The only requirement for the operator is to use one of the supported deployment options.

AZ Failure

There are two strategies to support HA in the presence of AZ failures.

  1. Deploy each Kubernetes cluster across multiple AZs
  2. Deploy multiple Kubernetes clusters in different AZs

For option 1, we recommend leveraging EKS or AKS which handles this scenario automatically. The Kubernetes master is run across AZs. In this case, the failure is handled identically as the VM failures although the time to repair the cluster to full operations will likely be longer as more VMs need to be provisioned.

Note: In AWS, if you are not using EKS, we currently do not support multi-AZ clusters if using AWS auto-scaling groups (ASG) directly.

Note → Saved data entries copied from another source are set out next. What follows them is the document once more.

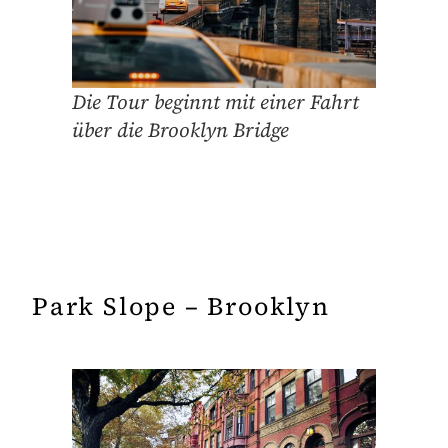
Die Tour beginnt mit einer Fahrt
über die Brooklyn Bridge
Park Slope – Brooklyn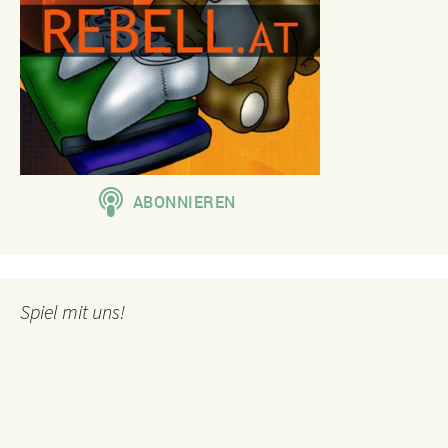
Spiel mit uns!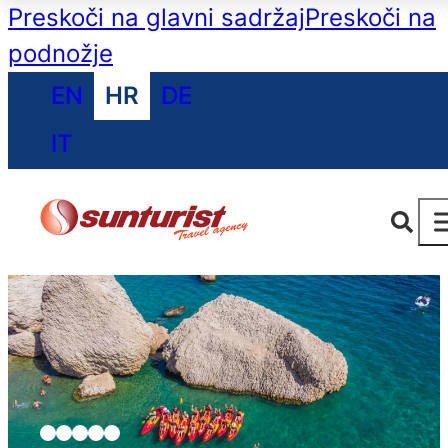
Preskoči na glavni sadržaj
Preskoči na
podnožje
EN
HR
DE
IT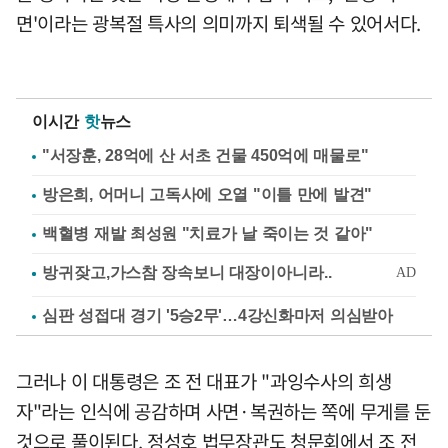
면'이라는 광복절 특사의 의미까지 퇴색될 수 있어서다.
이시간
핫
뉴스
"서장훈, 28억에 산 서초 건물 450억에 매물로"
방은희, 어머니 고독사에 오열 "이틀 만에 발견"
백혈병 재발 최성원 "치료가 날 죽이는 것 같아"
심판 성접대 경기 '5승2무'…4강신화마저 의심받아
그러나 이 대통령은 조 전 대표가 "과잉수사의 희생
자"라는 인식에 공감하며 사면·복권하는 쪽에 무게를 둔
것으로 풀이된다. 정성호 법무장관도 청문회에서 조 전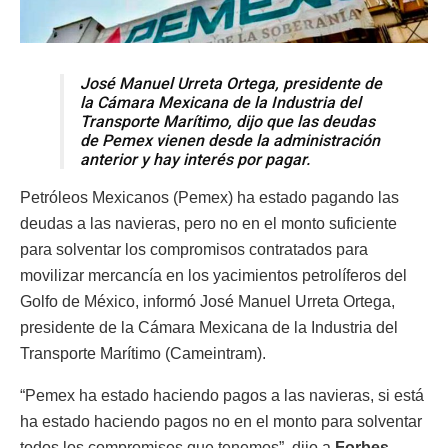
José Manuel Urreta Ortega, presidente de
la Cámara Mexicana de la Industria del
Transporte Marítimo, dijo que las deudas
de Pemex vienen desde la administración
anterior y hay interés por pagar.
Petróleos Mexicanos (Pemex) ha estado pagando las
deudas a las navieras, pero no en el monto suficiente
para solventar los compromisos contratados para
movilizar mercancía en los yacimientos petrolíferos del
Golfo de México, informó José Manuel Urreta Ortega,
presidente de la Cámara Mexicana de la Industria del
Transporte Marítimo (Cameintram).
“Pemex ha estado haciendo pagos a las navieras, si está
ha estado haciendo pagos no en el monto para solventar
todos los compromisos que tenemos”, dijo a
Forbes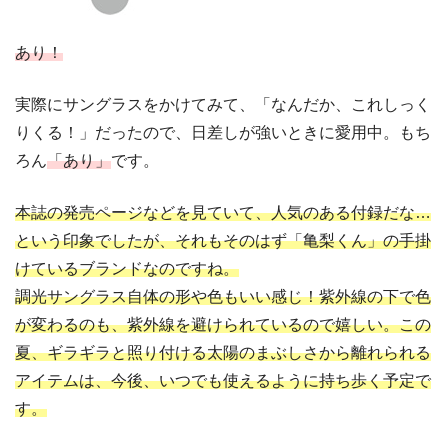
あり！
実際にサングラスをかけてみて、「なんだか、これしっく
りくる！」だったので、日差しが強いときに愛用中。もち
ろん
「あり」
です。
本誌の発売ページなどを見ていて、人気のある付録だな…
という印象でしたが、それもそのはず「亀梨くん」の手掛
けているブランドなのですね。
調光サングラス自体の形や色もいい感じ！紫外線の下で色
が変わるのも、紫外線を避けられているので嬉しい。この
夏、ギラギラと照り付ける太陽のまぶしさから離れられる
アイテムは、今後、いつでも使えるように持ち歩く予定で
す。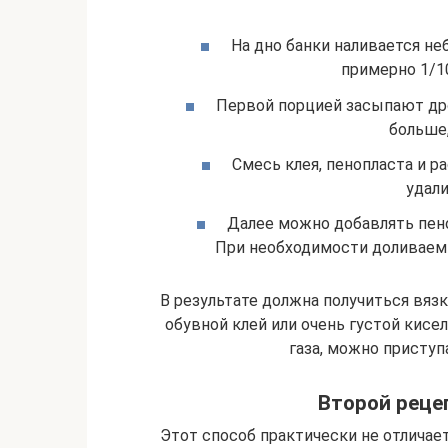
На дно банки наливается не
примерно 1/1
Первой порцией засыпают дро
больше,
Смесь клея, пенопласта и 
удал
Далее можно добавлять пено
При необходимости доливаем 
В результате должна получиться вязк
обувной клей или очень густой кисе
газа, можно приступ
Второй реце
Этот способ практически не отличает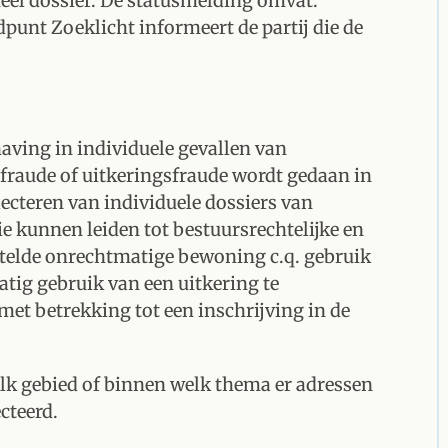
eel dossier. De statusmelding omvat:
unt Zoeklicht informeert de partij die de
aving in individuele gevallen van
raude of uitkeringsfraude wordt gedaan in
ecteren van individuele dossiers van
 kunnen leiden tot bestuursrechtelijke en
stelde onrechtmatige bewoning c.q. gebruik
tig gebruik van een uitkering te
et betrekking tot een inschrijving in de
lk gebied of binnen welk thema er adressen
cteerd.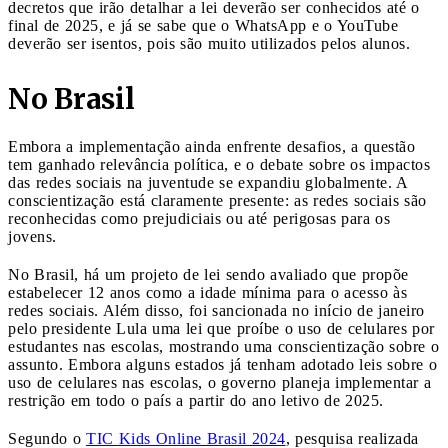
decretos que irão detalhar a lei deverão ser conhecidos até o
final de 2025, e já se sabe que o WhatsApp e o YouTube
deverão ser isentos, pois são muito utilizados pelos alunos.
No Brasil
Embora a implementação ainda enfrente desafios, a questão
tem ganhado relevância política, e o debate sobre os impactos
das redes sociais na juventude se expandiu globalmente. A
conscientização está claramente presente: as redes sociais são
reconhecidas como prejudiciais ou até perigosas para os
jovens.
No Brasil, há um projeto de lei sendo avaliado que propõe
estabelecer 12 anos como a idade mínima para o acesso às
redes sociais. Além disso, foi sancionada no início de janeiro
pelo presidente Lula uma lei que proíbe o uso de celulares por
estudantes nas escolas, mostrando uma conscientização sobre o
assunto. Embora alguns estados já tenham adotado leis sobre o
uso de celulares nas escolas, o governo planeja implementar a
restrição em todo o país a partir do ano letivo de 2025.
Segundo o
TIC Kids Online Brasil 2024
, pesquisa realizada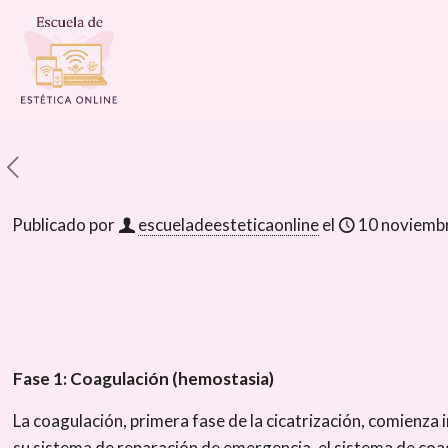
Publicado por
escueladeesteticaonline
el
10 noviemb
Fase 1: Coagulación (hemostasia)
La coagulación, primera fase de la cicatrización, comienza 
su sistema de reparación de emergencia, el sistema de coag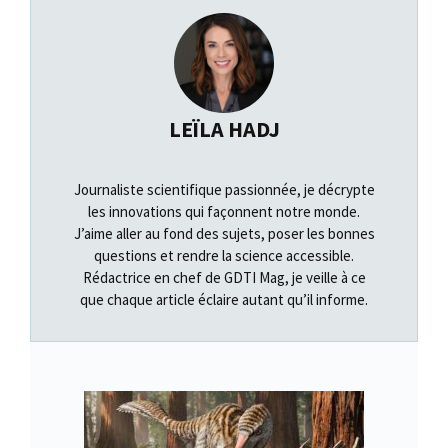
LEÏLA HADJ
Journaliste scientifique passionnée, je décrypte
les innovations qui façonnent notre monde.
J’aime aller au fond des sujets, poser les bonnes
questions et rendre la science accessible.
Rédactrice en chef de GDTI Mag, je veille à ce
que chaque article éclaire autant qu’il informe.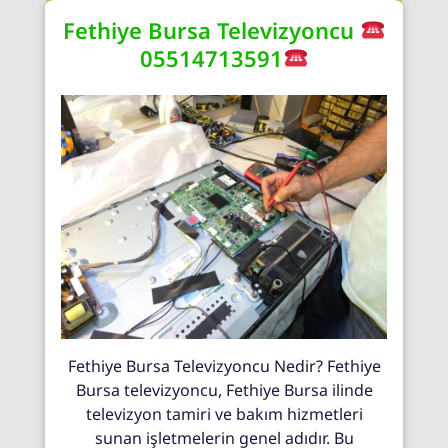
Fethiye Bursa Televizyoncu
05514713591
Fethiye Bursa Televizyoncu Nedir? Fethiye
Bursa televizyoncu, Fethiye Bursa ilinde
televizyon tamiri ve bakım hizmetleri
sunan işletmelerin genel adıdır. Bu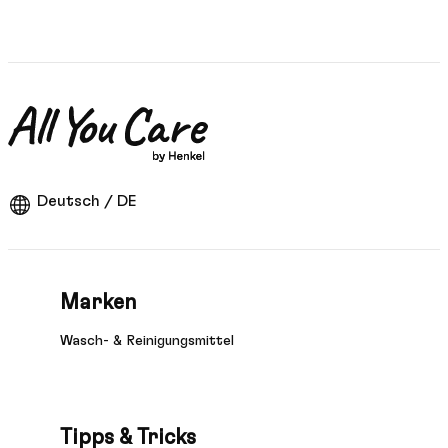
Deutsch / DE
Marken
Wasch- & Reinigungsmittel
Tipps & Tricks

This option requires no operator setup besides using the cloud-managed Kubernetes deployment options.

For option 2, simply deploy multiple Okera clusters in different AZs and then add a load balancer across them. This would be an active-active configuration which is supported. If active-passive is desired, a DNS cname (using, for example, Route53) that is flipped on failure is also possible. This requires the operator to setup the load balancer/cname.

Cluster Failure

To handle the case where an Okera cluster completely fails for whatever reason (e.g. accidentally deleted), we recommend option 2 from the AZ failure section and having a federated Okera deployment.

Region Failure

To handle the case where an entire region fails, the same federated deployment option for cluster failure can be used. From an Okera perspective, there is no difference between region failure and entire cluster failure.

There are however, additional requirements that the operator is responsible for. Okera supports but does not manage or automate these:

  1. Ensuring that the backing RDBMS state is available in the other regions. This can be done by enabling multi-region replication (e.g. Amazon Aurora) or by managing database snapshots and recovering in the new region. Okera expects the metadata to be available in the new region.
  2. Ensuring the data is replicated in the new region. This can be done with bucket replication on AWS for example, Okera provides some benefits for end users as Okera, by the nature of what it does, abstracts away path details for data consumers.